* [YOUR ASSIGNMENT]
Nothing is to be altered; the data must be repeated exactly.

* [DATA PROVIDED]
------------
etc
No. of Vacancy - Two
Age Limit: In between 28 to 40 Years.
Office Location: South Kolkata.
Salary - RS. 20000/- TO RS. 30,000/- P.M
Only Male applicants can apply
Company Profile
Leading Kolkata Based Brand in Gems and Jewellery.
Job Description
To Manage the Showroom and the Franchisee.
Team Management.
------------
* [ANSWER TO THIS EXERCISE]
etc
No. of Vacancy - Two
Age Limit: In between 28 to 40 Years.
Office Location: South Kolkata.
Salary - RS. 20000/- TO RS. 30,000/- P.M
Only Male applicants can apply
Company Profile
Leading Kolkata Based Brand in Gems and Jewellery.
Job Description
To Manage the Showroom and the Franchisee.
Team Management.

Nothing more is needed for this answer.